On-hand, I now have my own set of hopefully legitimate anti-malarials (Larium, specifically. And the dreams, while not unmanageable, were not exaggerated. Our resident nurse has comforted me that I have nothing to worry about until I start having them while awake). On top of that, I have a malaria ‘cure’, because (as everyone has told me) I’ll get it any way, eventually. Whereas at home, you treat most things as a cold, here you apparently treat even the slightest fever as though it is malaria and take the drugs. My favourite on-hand medication has to be the PEP, though. I have been assured – repeatedly – that no expat staff has ever been exposed to HIV through their work. Still, we all carry it at all times. One would like to believe that the major risk of exposure would come at the clinics, in the guise of an errant blood sample or misplaced needle.

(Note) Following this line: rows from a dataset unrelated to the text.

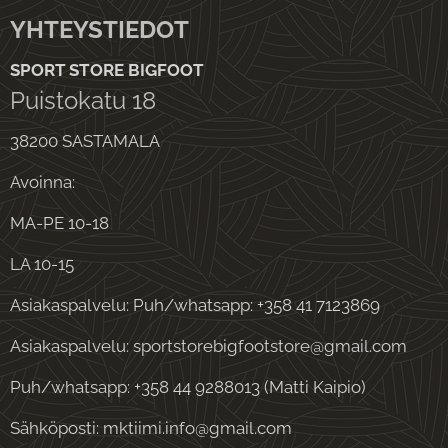
YHTEYSTIEDOT
SPORT STORE BIGFOOT
Puistokatu 18
38200 SASTAMALA
Avoinna:
MA-PE 10-18
LA 10-15
Asiakaspalvelu: Puh/whatsapp: +358 41 7123869
Asiakaspalvelu: sportstorebigfootstore@gmail.com
Puh/whatsapp: +358 44 9288013 (Matti Kaipio)
Sähköposti: mktiimi.info@gmail.com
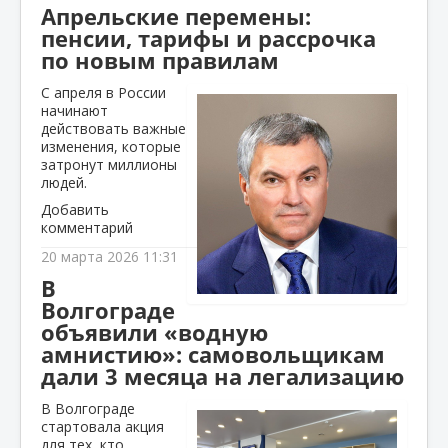
Апрельские перемены:
пенсии, тарифы и рассрочка
по новым правилам
С апреля в России
начинают
действовать важные
изменения, которые
затронут миллионы
людей.
Добавить
комментарий
20 марта 2026 11:31
В
Волгограде
объявили «водную
амнистию»: самовольщикам
дали 3 месяца на легализацию
В Волгограде
стартовала акция
для тех, кто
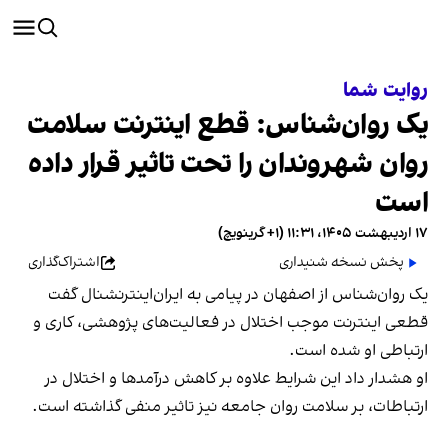
روایت شما
یک روان‌شناس: قطع اینترنت سلامت
روان شهروندان را تحت تاثیر قرار داده
است
۱۷ اردیبهشت ۱۴۰۵، ۱۱:۳۱ (‎+۱ گرینویچ)
پخش نسخه شنیداری
اشتراک‌گذاری
یک روان‌شناس از اصفهان در پیامی به ایران‌اینترنشنال گفت
قطعی اینترنت موجب اختلال در فعالیت‌های پژوهشی، کاری و
ارتباطی او شده است.
او هشدار داد این شرایط علاوه بر کاهش درآمدها و اختلال در
ارتباطات، بر سلامت روان جامعه نیز تاثیر منفی گذاشته است.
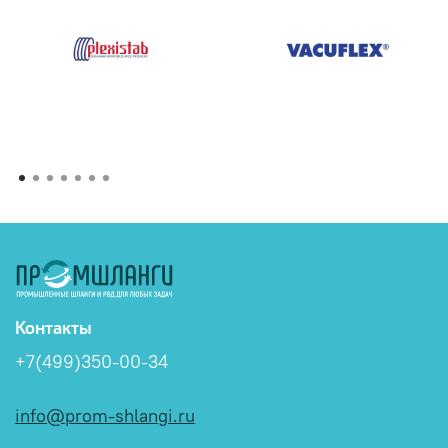
Контакты
+7(499)350-00-34
info@prom-shlangi.ru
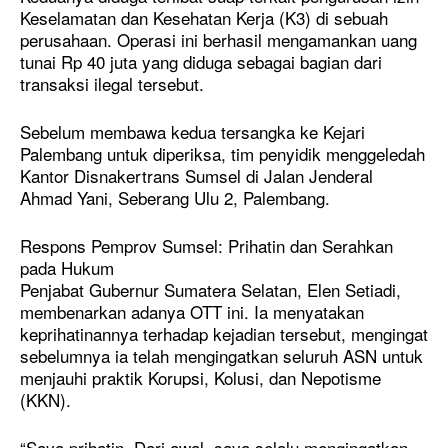
Keselamatan dan Kesehatan Kerja (K3) di sebuah
perusahaan. Operasi ini berhasil mengamankan uang
tunai Rp 40 juta yang diduga sebagai bagian dari
transaksi ilegal tersebut.
Sebelum membawa kedua tersangka ke Kejari
Palembang untuk diperiksa, tim penyidik menggeledah
Kantor Disnakertrans Sumsel di Jalan Jenderal
Ahmad Yani, Seberang Ulu 2, Palembang.
Respons Pemprov Sumsel: Prihatin dan Serahkan
pada Hukum
Penjabat Gubernur Sumatera Selatan, Elen Setiadi,
membenarkan adanya OTT ini. Ia menyatakan
keprihatinannya terhadap kejadian tersebut, mengingat
sebelumnya ia telah mengingatkan seluruh ASN untuk
menjauhi praktik Korupsi, Kolusi, dan Nepotisme
(KKN).
“Saya prihatin. Dari awal, saya selalu mengingatkan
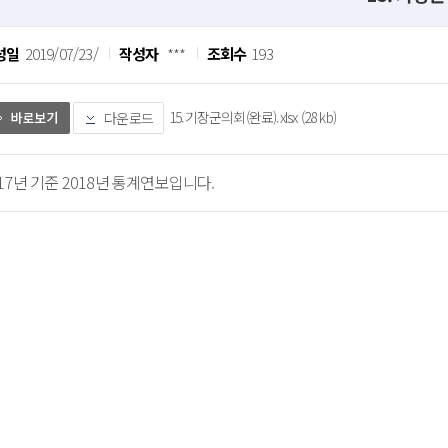
성일
2019/07/23/
작성자
***
조회수
193
15.기장군의회(완료).xlsx (28 kb)
다운로드
017년 기준 2018년 통계연보입니다.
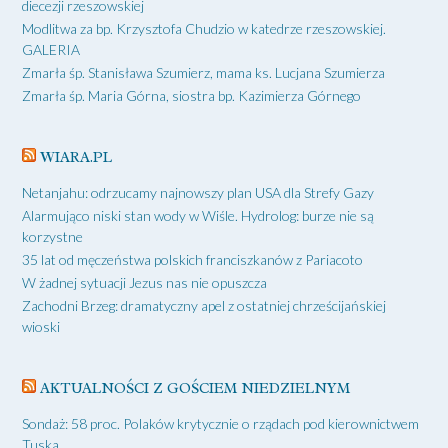
diecezji rzeszowskiej
Modlitwa za bp. Krzysztofa Chudzio w katedrze rzeszowskiej.
GALERIA
Zmarła śp. Stanisława Szumierz, mama ks. Lucjana Szumierza
Zmarła śp. Maria Górna, siostra bp. Kazimierza Górnego
WIARA.PL
Netanjahu: odrzucamy najnowszy plan USA dla Strefy Gazy
Alarmująco niski stan wody w Wiśle. Hydrolog: burze nie są
korzystne
35 lat od męczeństwa polskich franciszkanów z Pariacoto
W żadnej sytuacji Jezus nas nie opuszcza
Zachodni Brzeg: dramatyczny apel z ostatniej chrześcijańskiej
wioski
AKTUALNOŚCI Z GOŚCIEM NIEDZIELNYM
Sondaż: 58 proc. Polaków krytycznie o rządach pod kierownictwem
Tuska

The fact that women are encouraged to carry a double dose, however, suggests that would be a naïve reading of the main sources of transmission. I have also been asked – again, multiple times – whether or not I was on birth control. If not, they would include emergency contraceptives with my PEP allocation. Of course, being with a faith-based NGO, I had to sign several waivers and memoranda on what I would like to happen in the event of an assault-related pregnancy.
Hmmm….how now to end this incredibly up-lifting post? Perhaps with the knowledge that, as a part of our emergency health programmes, we provide free care to survivors of SGBV and those suffering from STIs. It’s a great programme, with two really interesting trends. First, in general, the only men coming in for treatment are those suffering from STIs as they can’t seem to afford any other treatment. Second, 10-20 per cent of SGBV cases do not receive emergency contraceptives because they are not eligible. A donor inquired about that statistic in one of our reports. Our reply nearly broke my heart. Do you know what kind of SGVB survivor is not eligible for contraceptives? Those who can’t get pregnant, i.e., men, boys, and girls under the age of ten.